* **ACTIVITY 1**: Decide whether each statement below agrees with the lecture on information hygiene: (a) the lecture describes forecasting, under its definition, as low-data and high uncertainty; (b) in the example, Bob's experiment first produced a p-value of 0.05; (c) every journal that received the study in the example rejected it. For each, answer yes or no and quote the words of the lecture that settle it.
* **ACTIVITY 2**: Write the next part of the lecture on information hygiene, picking up after its final sentence.

* **SELECTED EXCERPT**:

19 Information Hygiene
There are many ideas that are less “statistical” (e.g., not backed up by studies through academic journals) but that we still feel are probably valuable for doing forecasting. I call these ideas “street fighting” skills to differentiate from “established” knowledge. They are a microcosm of the messiness of the forecasting skill itself. For the next couple of lectures, we will focus on these types of skills.
A long long time ago, people fought each other with sticks and stones. These days, people fight each other with numbers, which, while being less physically harmful, does hurt our understanding of the world in a way sticks and stones do not.1
This lecture focuses on how we reason about the quality of the limited information we obtain, which some people call information hygiene. There are two big reasons that information hygiene is especially important for forecasting:
- Forecasting (at least with our definition) is low-data and high uncertainty. With little data, the quality of the data we do have is critical. We still obviously should care about the information hygiene in high-data regimes, but at least in those situations the additional data gives you more overall information to use.
- While “expertise” is usually associated with knowledge, a very important functional part of expertise is being able to evaluate the quality of information. In our generalist treatment of forecasting (as opposed to, say, a political science course about political forecasting), we are frequently interested in forecasts about very messy real-world phenomena that we do not know very much about, so being good at judging the pieces of knowledge we pick up in an area where we are not experts is very important.
My personal approach is to understand the “lifetime” of a piece of information from the time it is created to the time it is consumed by me. This process is analogous to how some people like to think about how their food gets to them “from farm to plate.” While the boundaries can be blurry, I like to think about the formation of information as having 3 main phases:
- Creation: At some point, someone who was not me decided to answer a question for themselves, giving birth to a piece of information. How was this done? For example, how did they set up an experiment? What was their methodology? What was their conclusion?
- Transfer: this information then traveled from them to me. Did anything tamper with the information during this process? For example, was the result exaggerated for me or reinterpreted for me when it got to my attention? Furthermore, is it possible that certain results, or even whole experiments, never got to my attention because people didn’t want me to see them?
- Digestion: how did I handle the information when I got it? For example, did I take the information as given? Dismiss it? Believe it more than I “should” have? Why?
Let me give an example of what these phases may look like:
- Creation: Bob gets hired by a climate activist group to prove global cooling exists based on rock data from California. Bob performs a decent experiment, with some statistical test and p-value analysis.
- Transfer: The experiment finished, but the p-value is sad, at 0.14, so Bob fudges some data, and the p-value magically becomes exactly 0.05. Then the study goes to 20 journals and gets rejected by all except for journal 12, which publishes it. Next day The Manhattan Times blasts “Global Cooling Proven Beyond Doubt” citing the study and it’s everywhere on Twitter. Their sworn enemy newspaper, the Chicago Tribute, puts out a counter-article saying “Controversial Global Cooling Paper DESTROYED By Facts and Logic.”

Chart comprehension data

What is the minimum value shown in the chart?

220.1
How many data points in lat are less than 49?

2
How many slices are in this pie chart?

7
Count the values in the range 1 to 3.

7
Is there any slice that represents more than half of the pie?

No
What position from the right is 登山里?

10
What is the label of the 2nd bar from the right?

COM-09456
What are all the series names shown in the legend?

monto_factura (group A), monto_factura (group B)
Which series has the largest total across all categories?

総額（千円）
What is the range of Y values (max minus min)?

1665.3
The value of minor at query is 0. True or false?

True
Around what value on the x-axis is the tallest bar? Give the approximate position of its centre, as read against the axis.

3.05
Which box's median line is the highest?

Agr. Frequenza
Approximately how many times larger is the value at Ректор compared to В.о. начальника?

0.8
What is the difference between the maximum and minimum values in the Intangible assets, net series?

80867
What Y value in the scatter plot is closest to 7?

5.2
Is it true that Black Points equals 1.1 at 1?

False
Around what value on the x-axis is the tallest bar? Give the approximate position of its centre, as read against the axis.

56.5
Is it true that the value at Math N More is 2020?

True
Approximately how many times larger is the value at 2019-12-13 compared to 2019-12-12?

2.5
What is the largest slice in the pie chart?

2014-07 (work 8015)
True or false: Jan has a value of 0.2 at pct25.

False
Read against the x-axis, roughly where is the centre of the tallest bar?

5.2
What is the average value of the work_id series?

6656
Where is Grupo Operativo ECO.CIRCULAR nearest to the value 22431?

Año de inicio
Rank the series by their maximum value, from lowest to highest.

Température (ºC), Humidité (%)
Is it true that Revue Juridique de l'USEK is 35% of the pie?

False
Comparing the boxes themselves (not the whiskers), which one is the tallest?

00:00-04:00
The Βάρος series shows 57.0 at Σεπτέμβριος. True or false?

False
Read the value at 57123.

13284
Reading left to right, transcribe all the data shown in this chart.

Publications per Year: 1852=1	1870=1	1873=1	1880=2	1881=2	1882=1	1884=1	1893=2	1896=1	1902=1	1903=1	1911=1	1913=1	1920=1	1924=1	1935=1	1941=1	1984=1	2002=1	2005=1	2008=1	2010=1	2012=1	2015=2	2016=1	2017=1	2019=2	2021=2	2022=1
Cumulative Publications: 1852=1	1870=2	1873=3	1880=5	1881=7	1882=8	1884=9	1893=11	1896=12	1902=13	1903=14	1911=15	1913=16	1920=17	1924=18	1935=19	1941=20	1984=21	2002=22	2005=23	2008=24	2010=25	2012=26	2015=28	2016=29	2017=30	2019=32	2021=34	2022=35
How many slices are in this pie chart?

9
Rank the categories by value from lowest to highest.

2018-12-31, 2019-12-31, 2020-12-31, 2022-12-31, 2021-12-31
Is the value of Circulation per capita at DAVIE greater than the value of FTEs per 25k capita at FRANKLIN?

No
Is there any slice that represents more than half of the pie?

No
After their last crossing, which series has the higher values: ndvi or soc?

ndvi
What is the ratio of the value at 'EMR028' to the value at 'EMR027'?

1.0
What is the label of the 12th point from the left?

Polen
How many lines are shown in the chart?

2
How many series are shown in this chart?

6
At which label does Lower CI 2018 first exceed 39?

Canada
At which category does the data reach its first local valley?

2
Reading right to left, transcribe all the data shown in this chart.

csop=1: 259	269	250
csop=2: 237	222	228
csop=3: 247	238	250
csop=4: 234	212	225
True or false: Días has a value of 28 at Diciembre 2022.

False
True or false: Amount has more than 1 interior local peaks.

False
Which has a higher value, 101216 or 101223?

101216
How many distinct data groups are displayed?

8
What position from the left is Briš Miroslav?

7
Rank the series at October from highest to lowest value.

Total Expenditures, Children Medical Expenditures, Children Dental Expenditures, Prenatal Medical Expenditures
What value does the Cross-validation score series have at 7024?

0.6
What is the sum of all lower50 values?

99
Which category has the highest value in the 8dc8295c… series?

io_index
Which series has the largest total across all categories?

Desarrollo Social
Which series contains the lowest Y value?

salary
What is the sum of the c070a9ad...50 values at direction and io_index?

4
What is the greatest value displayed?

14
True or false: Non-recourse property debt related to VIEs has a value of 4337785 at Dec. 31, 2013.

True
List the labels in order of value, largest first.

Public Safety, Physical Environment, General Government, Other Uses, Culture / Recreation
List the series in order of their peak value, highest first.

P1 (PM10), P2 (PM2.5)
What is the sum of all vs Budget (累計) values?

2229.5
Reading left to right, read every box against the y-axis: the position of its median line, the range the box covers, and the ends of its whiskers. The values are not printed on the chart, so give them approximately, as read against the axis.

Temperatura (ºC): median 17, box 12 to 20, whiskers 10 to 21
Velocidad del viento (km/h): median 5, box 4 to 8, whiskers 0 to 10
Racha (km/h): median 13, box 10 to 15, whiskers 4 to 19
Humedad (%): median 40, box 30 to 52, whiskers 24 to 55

* **YOUR RESPONSE 1**:
(a) Yes: "Forecasting (at least with our definition) is low-data and high uncertainty."
(b) No: "the p-value is sad, at 0.14"
(c) No: "gets rejected by all except for journal 12, which publishes it."

* **YOUR RESPONSE 2**:
- Digestion: For political reasons, I tend to read the Manhattan Times. This study pops up, I read it, it seems to make a lot of sense, and I accept it without further question. I see the Chicago Tribute paper, decide it is probably a conspiracy theory without even looking at it, and go on with life.
There are many things to say about all phases of this pipeline. The main point I want to get across is that since there are so many things that can happen to the information by the time it gets to us, it benefits us to understand the process and to make adjustments. Right now, I will focus on one very useful concept that can help us with every phase of the process (and maybe other parts of life!).
19.1 Information Creation - How good is the study?
Let’s start out with a historical puzzle:
During WWII, the Statistical Research Group at Columbia University looked at aircraft that had returned from missions and collected data on which parts of the aircraft received the most damage (in red above). What should you do with this data?
While the initial reaction was to add armor to the places with the most red dots, Abraham Wald observed that the data gathering selected for aircraft that survived the missions. This means the red dots selected for places already good at taking damage. In a reversal to the intuition, Wald recommended adding armor to the places with the least red dots – those are precisely the places where hits seem to be correlated with the planes failing the mission!
These phenomena are generally called selection effects or selection bias. What does this have to do with information hygiene? Well, when the information comes from an experiment, the “creation phase” in my model of the flow of information is just “how the experiment was done.” Selection effects are pretty general and can be thought of as the cause of several subtle types of mistakes that can happen in the “creation phase” when doing experiments. In fact, many named statistical effects (such as sampling bias, survivorship bias, etc.) are just special cases of selection effects.
Here are some examples using actual studies that are relevant to selection effects.
Consider the following two studies.
- In an 1835 study, a physician gathered death certificates and calculated the mean lifetime associated with each profession. What was “the most dangerous job?”
- In a study on barroom brawls that resulted in death, what percentage of the time was the fight started by the victim?
Here are the answers. Hopefully they speak for themselves.
- Student, with the average age of 20.7.
- 90%; wonder who the police asked to get this information though?
I owe these examples to the pretty little paper A selection of Selection Anomalies. However, I only found this citation thanks to the excellent Teaching Statistics - a Bag of Tricks, which itself has many other illustrative examples about pitfalls when doing statistics.
19.2 Information Transfer - What are they trying to do to you?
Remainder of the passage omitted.